O 25º Fórum Empresarial LIDE reuniu empresários, executivos, economistas, autoridades e líderes de diferentes setores para discutir os principais desafios e oportunidades do Brasil. O encontro aconteceu em um momento oportuno, em que a população se interessa pelos planos de governo para fazer a escolha de seus representantes. O fundador e co-chairman do LIDE, João Doria, definiu o propósito do evento: “Se muitos do governo não dão atenção àquilo que representa a verdadeira base do futuro do país, que é a atividade privada com uma visão liberal e social, o LIDE consegue fazer modestamente esse papel. Distante de visões partidárias, aqui no LIDE só há uma posição. E a posição é pelo Brasil”.

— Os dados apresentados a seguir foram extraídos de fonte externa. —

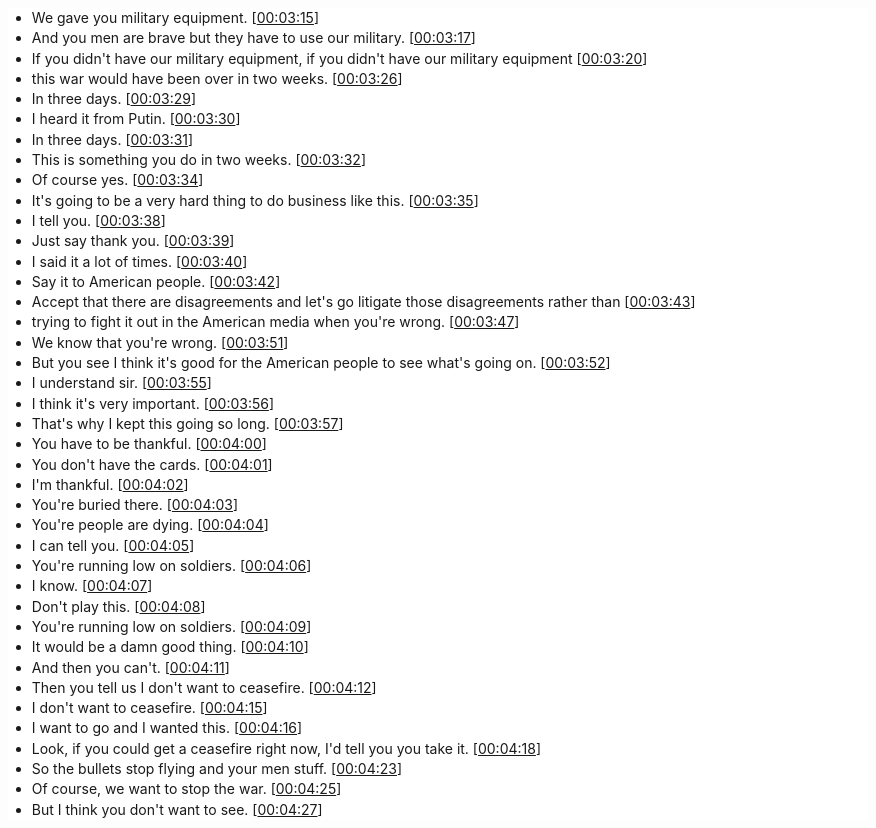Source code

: *  We gave you military equipment. [[00:03:15](https://www.youtube.com/watch?v=Kegv-0ACAJE&t=195.52s)]
*  And you men are brave but they have to use our military. [[00:03:17](https://www.youtube.com/watch?v=Kegv-0ACAJE&t=197.68s)]
*  If you didn't have our military equipment, if you didn't have our military equipment [[00:03:20](https://www.youtube.com/watch?v=Kegv-0ACAJE&t=200.68s)]
*  this war would have been over in two weeks. [[00:03:26](https://www.youtube.com/watch?v=Kegv-0ACAJE&t=206.68s)]
*  In three days. [[00:03:29](https://www.youtube.com/watch?v=Kegv-0ACAJE&t=209.68s)]
*  I heard it from Putin. [[00:03:30](https://www.youtube.com/watch?v=Kegv-0ACAJE&t=210.68s)]
*  In three days. [[00:03:31](https://www.youtube.com/watch?v=Kegv-0ACAJE&t=211.68s)]
*  This is something you do in two weeks. [[00:03:32](https://www.youtube.com/watch?v=Kegv-0ACAJE&t=212.68s)]
*  Of course yes. [[00:03:34](https://www.youtube.com/watch?v=Kegv-0ACAJE&t=214.48000000000002s)]
*  It's going to be a very hard thing to do business like this. [[00:03:35](https://www.youtube.com/watch?v=Kegv-0ACAJE&t=215.48000000000002s)]
*  I tell you. [[00:03:38](https://www.youtube.com/watch?v=Kegv-0ACAJE&t=218.0s)]
*  Just say thank you. [[00:03:39](https://www.youtube.com/watch?v=Kegv-0ACAJE&t=219.0s)]
*  I said it a lot of times. [[00:03:40](https://www.youtube.com/watch?v=Kegv-0ACAJE&t=220.08s)]
*  Say it to American people. [[00:03:42](https://www.youtube.com/watch?v=Kegv-0ACAJE&t=222.08s)]
*  Accept that there are disagreements and let's go litigate those disagreements rather than [[00:03:43](https://www.youtube.com/watch?v=Kegv-0ACAJE&t=223.64000000000001s)]
*  trying to fight it out in the American media when you're wrong. [[00:03:47](https://www.youtube.com/watch?v=Kegv-0ACAJE&t=227.84s)]
*  We know that you're wrong. [[00:03:51](https://www.youtube.com/watch?v=Kegv-0ACAJE&t=231.52s)]
*  But you see I think it's good for the American people to see what's going on. [[00:03:52](https://www.youtube.com/watch?v=Kegv-0ACAJE&t=232.52s)]
*  I understand sir. [[00:03:55](https://www.youtube.com/watch?v=Kegv-0ACAJE&t=235.52s)]
*  I think it's very important. [[00:03:56](https://www.youtube.com/watch?v=Kegv-0ACAJE&t=236.52s)]
*  That's why I kept this going so long. [[00:03:57](https://www.youtube.com/watch?v=Kegv-0ACAJE&t=237.52s)]
*  You have to be thankful. [[00:04:00](https://www.youtube.com/watch?v=Kegv-0ACAJE&t=240.16000000000003s)]
*  You don't have the cards. [[00:04:01](https://www.youtube.com/watch?v=Kegv-0ACAJE&t=241.16000000000003s)]
*  I'm thankful. [[00:04:02](https://www.youtube.com/watch?v=Kegv-0ACAJE&t=242.16000000000003s)]
*  You're buried there. [[00:04:03](https://www.youtube.com/watch?v=Kegv-0ACAJE&t=243.16000000000003s)]
*  You're people are dying. [[00:04:04](https://www.youtube.com/watch?v=Kegv-0ACAJE&t=244.16000000000003s)]
*  I can tell you. [[00:04:05](https://www.youtube.com/watch?v=Kegv-0ACAJE&t=245.16000000000003s)]
*  You're running low on soldiers. [[00:04:06](https://www.youtube.com/watch?v=Kegv-0ACAJE&t=246.16000000000003s)]
*  I know. [[00:04:07](https://www.youtube.com/watch?v=Kegv-0ACAJE&t=247.16000000000003s)]
*  Don't play this. [[00:04:08](https://www.youtube.com/watch?v=Kegv-0ACAJE&t=248.16000000000003s)]
*  You're running low on soldiers. [[00:04:09](https://www.youtube.com/watch?v=Kegv-0ACAJE&t=249.16000000000003s)]
*  It would be a damn good thing. [[00:04:10](https://www.youtube.com/watch?v=Kegv-0ACAJE&t=250.16000000000003s)]
*  And then you can't. [[00:04:11](https://www.youtube.com/watch?v=Kegv-0ACAJE&t=251.16000000000003s)]
*  Then you tell us I don't want to ceasefire. [[00:04:12](https://www.youtube.com/watch?v=Kegv-0ACAJE&t=252.24s)]
*  I don't want to ceasefire. [[00:04:15](https://www.youtube.com/watch?v=Kegv-0ACAJE&t=255.32s)]
*  I want to go and I wanted this. [[00:04:16](https://www.youtube.com/watch?v=Kegv-0ACAJE&t=256.6s)]
*  Look, if you could get a ceasefire right now, I'd tell you you take it. [[00:04:18](https://www.youtube.com/watch?v=Kegv-0ACAJE&t=258.92s)]
*  So the bullets stop flying and your men stuff. [[00:04:23](https://www.youtube.com/watch?v=Kegv-0ACAJE&t=263.0s)]
*  Of course, we want to stop the war. [[00:04:25](https://www.youtube.com/watch?v=Kegv-0ACAJE&t=265.32s)]
*  But I think you don't want to see. [[00:04:27](https://www.youtube.com/watch?v=Kegv-0ACAJE&t=267.44s)]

Com o tema “Cenários do Brasil”, o encontro, realizado em 21 de agosto, no Hotel Fairmont, debateu questões como crescimento econômico, juros, carga tributária, infraestrutura, segurança jurídica, produtividade, inovação, inteligência artificial, energia e ambiente de negócios. Foram revelados neste fórum informações otimistas para o empreendedorismo no Brasil. A diretora-geral da Uber, Silvia Penna, apresentou novidades e confirmou que o Brasil continua sendo o maior mercado da empresa no mundo em volume de viagens. “A maior operação da Uber do mundo em número de transações está aqui no Brasil”, disse a executiva, que continuou seu discurso fazendo o prognóstico sobre a mobilidade urbana: “A realidade autônoma dos carros voadores já está acontecendo de uma forma sinérgica, junto a motoristas humanos”.

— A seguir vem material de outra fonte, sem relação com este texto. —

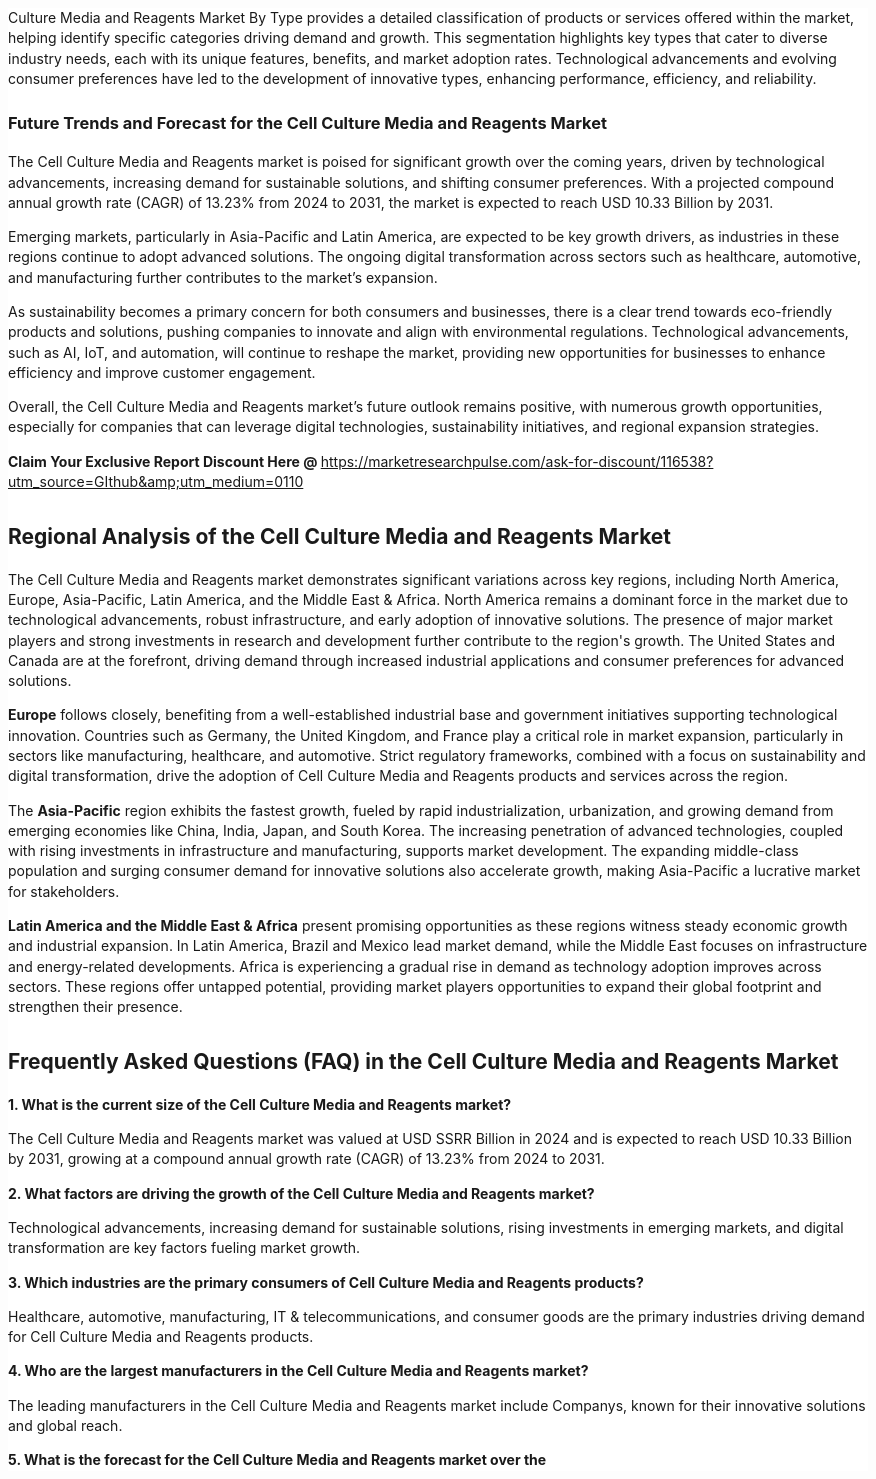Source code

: Culture Media and Reagents Market By Type provides a detailed classification of products or services offered within the market, helping identify specific categories driving demand and growth. This segmentation highlights key types that cater to diverse industry needs, each with its unique features, benefits, and market adoption rates. Technological advancements and evolving consumer preferences have led to the development of innovative types, enhancing performance, efficiency, and reliability.</p><h3>Future Trends and Forecast for the Cell Culture Media and Reagents Market</h3><p>The Cell Culture Media and Reagents market is poised for significant growth over the coming years, driven by technological advancements, increasing demand for sustainable solutions, and shifting consumer preferences. With a projected compound annual growth rate (CAGR) of 13.23% from 2024 to 2031, the market is expected to reach USD 10.33 Billion by 2031.</p><p>Emerging markets, particularly in Asia-Pacific and Latin America, are expected to be key growth drivers, as industries in these regions continue to adopt advanced solutions. The ongoing digital transformation across sectors such as healthcare, automotive, and manufacturing further contributes to the market&rsquo;s expansion.</p><p>As sustainability becomes a primary concern for both consumers and businesses, there is a clear trend towards eco-friendly products and solutions, pushing companies to innovate and align with environmental regulations. Technological advancements, such as AI, IoT, and automation, will continue to reshape the market, providing new opportunities for businesses to enhance efficiency and improve customer engagement.</p><p>Overall, the Cell Culture Media and Reagents market&rsquo;s future outlook remains positive, with numerous growth opportunities, especially for companies that can leverage digital technologies, sustainability initiatives, and regional expansion strategies.</p><p><strong>Claim Your Exclusive Report Discount Here @ </strong><a href="https://marketresearchpulse.com/ask-for-discount/116538?utm_source=GIthub&amp;utm_medium=0110">https://marketresearchpulse.com/ask-for-discount/116538?utm_source=GIthub&amp;utm_medium=0110</a></p><h2><strong>Regional Analysis of the Cell Culture Media and Reagents Market</strong></h2><p>The Cell Culture Media and Reagents market demonstrates significant variations across key regions, including North America, Europe, Asia-Pacific, Latin America, and the Middle East &amp; Africa. North America remains a dominant force in the market due to technological advancements, robust infrastructure, and early adoption of innovative solutions. The presence of major market players and strong investments in research and development further contribute to the region's growth. The United States and Canada are at the forefront, driving demand through increased industrial applications and consumer preferences for advanced solutions.</p><p><strong>Europe</strong> follows closely, benefiting from a well-established industrial base and government initiatives supporting technological innovation. Countries such as Germany, the United Kingdom, and France play a critical role in market expansion, particularly in sectors like manufacturing, healthcare, and automotive. Strict regulatory frameworks, combined with a focus on sustainability and digital transformation, drive the adoption of Cell Culture Media and Reagents products and services across the region.</p><p>The <strong>Asia-Pacific</strong> region exhibits the fastest growth, fueled by rapid industrialization, urbanization, and growing demand from emerging economies like China, India, Japan, and South Korea. The increasing penetration of advanced technologies, coupled with rising investments in infrastructure and manufacturing, supports market development. The expanding middle-class population and surging consumer demand for innovative solutions also accelerate growth, making Asia-Pacific a lucrative market for stakeholders.</p><p><strong>Latin America and the Middle East &amp; Africa</strong> present promising opportunities as these regions witness steady economic growth and industrial expansion. In Latin America, Brazil and Mexico lead market demand, while the Middle East focuses on infrastructure and energy-related developments. Africa is experiencing a gradual rise in demand as technology adoption improves across sectors. These regions offer untapped potential, providing market players opportunities to expand their global footprint and strengthen their presence.</p><h2><strong>Frequently Asked Questions (FAQ) in the Cell Culture Media and Reagents Market</strong></h2><p><strong>1. What is the current size of the Cell Culture Media and Reagents market?</strong></p><p>The Cell Culture Media and Reagents market was valued at USD SSRR Billion in 2024 and is expected to reach USD 10.33 Billion by 2031, growing at a compound annual growth rate (CAGR) of 13.23% from 2024 to 2031.</p><p><strong>2. What factors are driving the growth of the Cell Culture Media and Reagents market?</strong></p><p>Technological advancements, increasing demand for sustainable solutions, rising investments in emerging markets, and digital transformation are key factors fueling market growth.</p><p><strong>3. Which industries are the primary consumers of Cell Culture Media and Reagents products?</strong></p><p>Healthcare, automotive, manufacturing, IT &amp; telecommunications, and consumer goods are the primary industries driving demand for Cell Culture Media and Reagents products.</p><p><strong>4. Who are the largest manufacturers in the Cell Culture Media and Reagents market?</strong></p><p>The leading manufacturers in the Cell Culture Media and Reagents market include Companys, known for their innovative solutions and global reach.</p><p><strong>5. What is the forecast for the Cell Culture Media and Reagents market over the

Ainda sobre o Brasil do amanhã, executivos anunciaram investimentos expressivos. O vice-presidente da Vale, Sami Arap, revelou que, se a empresa adquirir licença para explorar um determinado bloco de minério de ferro, fará uma vultosa contrapartida de cunho ambiental: “Se nós licenciarmos o corpo C, a Vale entregará uma nova Floresta de Carajás. Nós compraremos e construiremos uma nova floresta de 800 a 900 mil hectares, que será algo único no mundo”.

Quanto às projeções de desenvolvimento econômico, também houve boas notícias relacionadas aos estudos da Firjan. O presidente da federação, Luiz Césio Caetano, mencionou a proposta Rio de Futuro, em que aponta nove novas oportunidades de crescimento para a indústria nos próximos dez anos. “Isso gera cerca de 700 mil novos empregos e acrescenta R$ 210 bilhões ao PIB do Rio de Janeiro”, revelou Caetano.
DESAFIOS DA REFORMA TRIBUTÁRIA
O cenário macroeconômico e o ambiente de investimentos no Brasil foram debatidos e analisados por especialistas. A mensagem central foi de enfrentamento aos desafios da reforma tributária e da política de juros, mas também foi de uma janela de oportunidades com maior participação no mercado global, como definiu o economista-chefe da XP, Caio Megale: “O mundo vê o Basil mais como uma solução do que como um problema”. Para o ex-ministro da Fazenda e ex-presidente do Banco Central, Henrique Meirelles, é preciso administrar melhor a dívida pública para retomar o crescimento econômico. “Hoje, o Brasil tem cerca de 350 bilhões de dólares em reserva”, lembrou Meirelles em tom otimista.

Ao final do evento, o senador Rodrigo Pacheco recebeu das mãos do CEO do LIDE Global, João Doria Neto, uma placa de homenagem, neste momento em que está se despedindo da vida pública. O ex-presidente do Senado Federal ressaltou a contribuição do parlamento com diversos marcos legislativos, defendeu o diálogo institucional e citou um mantra considerado por ele fundamental: “O desenvolvimento humano e o desenvolvimento social têm como pressuposto o desenvolvimento econômico”.